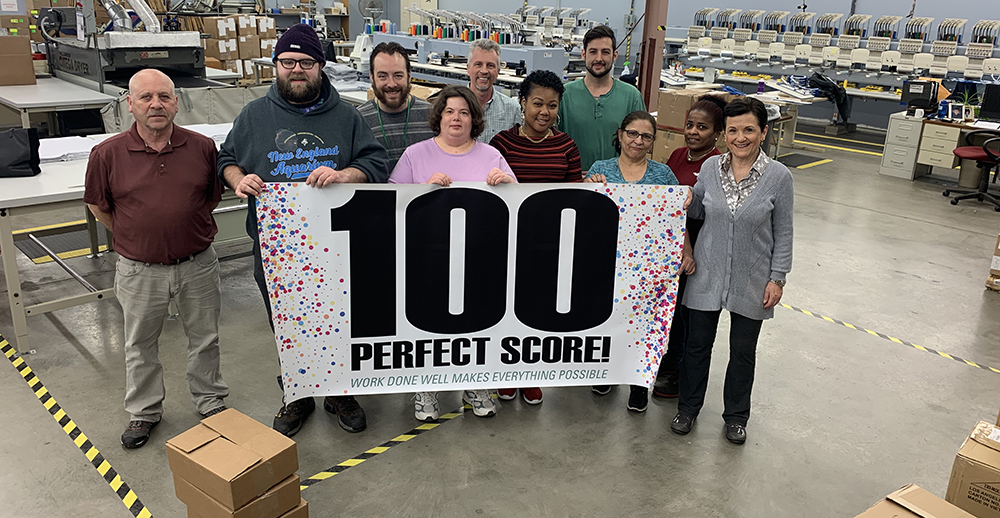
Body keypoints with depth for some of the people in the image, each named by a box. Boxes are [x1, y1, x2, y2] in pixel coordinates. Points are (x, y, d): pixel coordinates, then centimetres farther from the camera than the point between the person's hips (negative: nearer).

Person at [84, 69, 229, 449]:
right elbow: (97, 205, 5)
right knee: (140, 345, 16)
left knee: (205, 337, 15)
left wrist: (189, 229, 9)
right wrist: (133, 237, 8)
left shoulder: (202, 147, -7)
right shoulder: (108, 154, -10)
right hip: (140, 270, 0)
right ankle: (144, 412, 36)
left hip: (198, 264, 1)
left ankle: (210, 400, 36)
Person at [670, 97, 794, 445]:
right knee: (697, 344, 13)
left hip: (751, 280, -1)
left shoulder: (778, 176, -11)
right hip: (707, 273, 2)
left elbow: (783, 232, -4)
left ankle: (736, 416, 35)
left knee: (743, 351, 14)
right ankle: (688, 407, 34)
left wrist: (777, 278, -5)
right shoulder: (711, 167, -4)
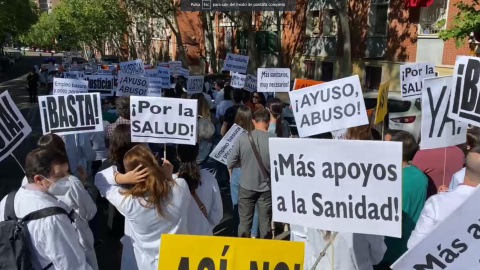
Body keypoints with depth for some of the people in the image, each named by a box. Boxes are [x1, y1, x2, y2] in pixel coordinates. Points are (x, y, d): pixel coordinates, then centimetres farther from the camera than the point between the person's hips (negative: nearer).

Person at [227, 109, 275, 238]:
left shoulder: (242, 138, -12)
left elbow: (230, 163, -7)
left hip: (246, 187, 0)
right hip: (266, 187, 0)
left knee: (244, 222, 15)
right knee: (265, 223, 14)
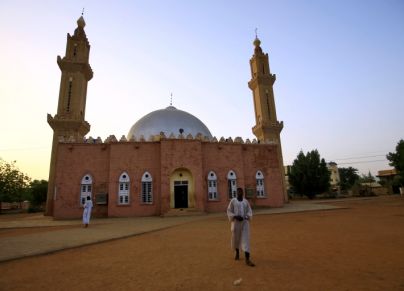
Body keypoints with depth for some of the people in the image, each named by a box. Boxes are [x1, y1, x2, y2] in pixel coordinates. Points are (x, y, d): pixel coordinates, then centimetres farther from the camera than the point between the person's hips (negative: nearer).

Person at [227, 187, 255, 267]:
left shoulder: (246, 201, 6)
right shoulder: (232, 201, -3)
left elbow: (249, 212, 8)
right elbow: (229, 212, -4)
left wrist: (246, 217, -13)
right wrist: (236, 217, -19)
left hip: (245, 222, 2)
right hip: (236, 222, -1)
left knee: (246, 239, -8)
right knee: (236, 239, 10)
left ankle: (247, 260, -10)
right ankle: (237, 252, 39)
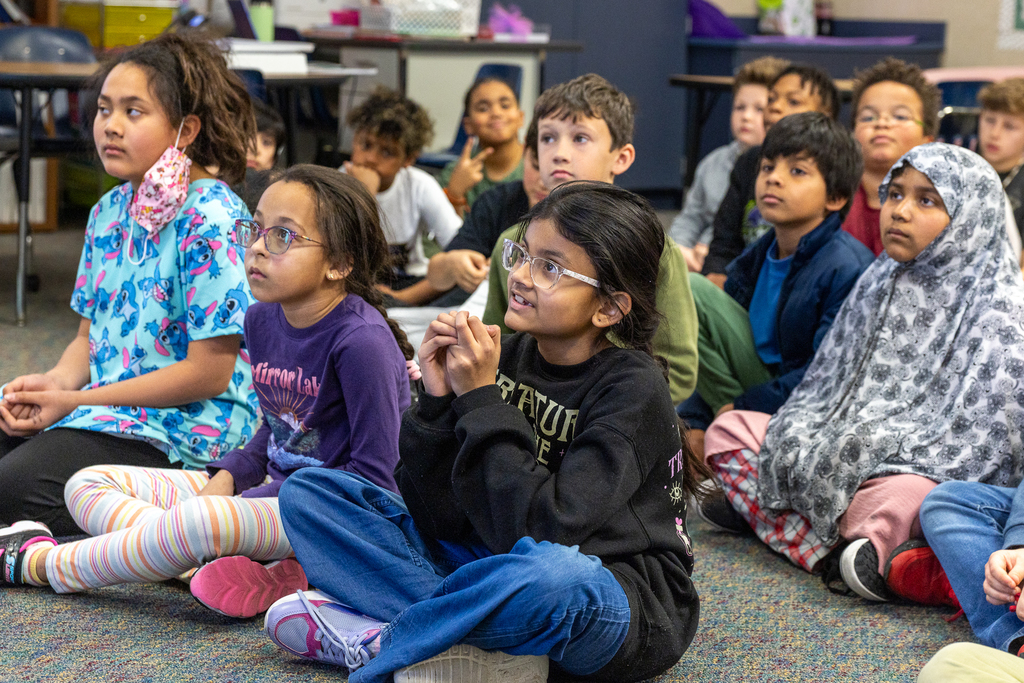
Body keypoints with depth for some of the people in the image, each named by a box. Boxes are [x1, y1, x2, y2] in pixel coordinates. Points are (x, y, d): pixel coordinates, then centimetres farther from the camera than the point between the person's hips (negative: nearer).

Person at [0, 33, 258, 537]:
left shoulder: (210, 219, -15)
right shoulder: (109, 212, 12)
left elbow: (209, 372, -17)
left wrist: (76, 401, -13)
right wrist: (54, 382, -7)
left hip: (185, 429, -8)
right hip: (104, 411, 8)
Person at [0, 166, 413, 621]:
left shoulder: (361, 340, -20)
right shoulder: (262, 320, 5)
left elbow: (372, 477, -20)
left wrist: (256, 500, -18)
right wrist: (227, 477, -1)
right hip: (274, 492, 10)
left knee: (202, 520, -38)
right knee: (87, 487, 4)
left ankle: (39, 564, -11)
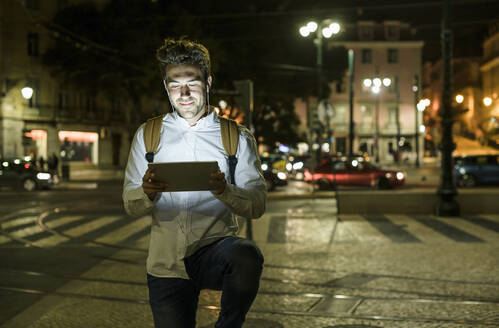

• **Problem description**
All of the records above should be returned exactly, though the pictures should not.

• **Response to the exercise**
Body keypoints with depth for some of the people in the image, each named by a box. Boxes are [x1, y1, x2, y2] in pixel coordinates. Points are (x, y, d): pixel coordinates, then centimetres farther from the camera than the point between the person's hips (negative: nearer).

Person at [84, 69, 229, 449]:
right elbow: (97, 205, 5)
right knee: (140, 345, 16)
left knee: (205, 337, 15)
left wrist: (189, 229, 9)
right wrist: (133, 237, 8)
left shoulder: (202, 147, -7)
right shoulder: (108, 154, -10)
right hip: (140, 270, 0)
right ankle: (144, 412, 36)
left hip: (198, 264, 1)
left ankle: (210, 400, 36)
Person at [670, 97, 794, 445]:
right knee: (697, 344, 13)
left hip: (751, 280, -1)
left shoulder: (778, 176, -11)
right hip: (707, 273, 2)
left elbow: (783, 232, -4)
left ankle: (736, 416, 35)
left knee: (743, 351, 14)
right ankle: (688, 407, 34)
left wrist: (777, 278, -5)
right shoulder: (711, 167, -4)
Body keypoints with depth for some of the people in the image, each named by a box. Boxes are [x1, y1, x2, y2] in pixel coordinates. Points are (x, y, d): pixel coordinates, then centimetres farther from the camera than the point between the person's hips (negative: nearer).

Person at [227, 109, 275, 238]:
left shoulder: (242, 138, -12)
left elbow: (230, 163, -7)
left hip: (246, 187, 0)
right hip: (266, 187, 0)
left knee: (244, 222, 15)
right knee: (265, 223, 14)
Body keypoints with depth for some of the people in the image, each named by a box. Boxes are [x1, y1, x2, y2] in pixel coordinates. Points are (x, y, d): pixel coordinates, then centimetres farther from the camera than the point between the person's hips (negative: nearer).

Person at [227, 187, 255, 267]:
left shoulder: (246, 201, 6)
right shoulder: (232, 201, -3)
left elbow: (249, 212, 8)
right elbow: (229, 212, -4)
left wrist: (246, 217, -13)
right wrist: (236, 217, -19)
left hip: (245, 222, 2)
right hip: (236, 222, -1)
left knee: (246, 239, -8)
right knee: (236, 239, 10)
left ankle: (247, 260, -10)
right ankle: (237, 252, 39)
Body keypoints with depth for some of the people in the image, each named by a box. Boxes are [x1, y1, x2, y2] in pixel coordinates. Points are (x, y, d): pixel coordinates, then centimetres farther from the camera than the point between the person's hips (negative: nearer).

Person at [0, 33, 258, 537]:
left shoulder: (210, 219, -15)
right shoulder: (109, 212, 12)
left elbow: (209, 372, -17)
left wrist: (76, 401, -13)
right wrist: (54, 382, -7)
left hip: (185, 429, -8)
right hip: (104, 411, 8)
Person at [0, 166, 413, 621]:
left shoulder: (361, 340, -20)
right shoulder: (262, 320, 5)
left elbow: (372, 477, -20)
left wrist: (256, 500, -18)
right wrist: (227, 477, -1)
right hip: (274, 492, 10)
left knee: (202, 520, -38)
right knee: (87, 487, 4)
left ankle: (39, 564, -11)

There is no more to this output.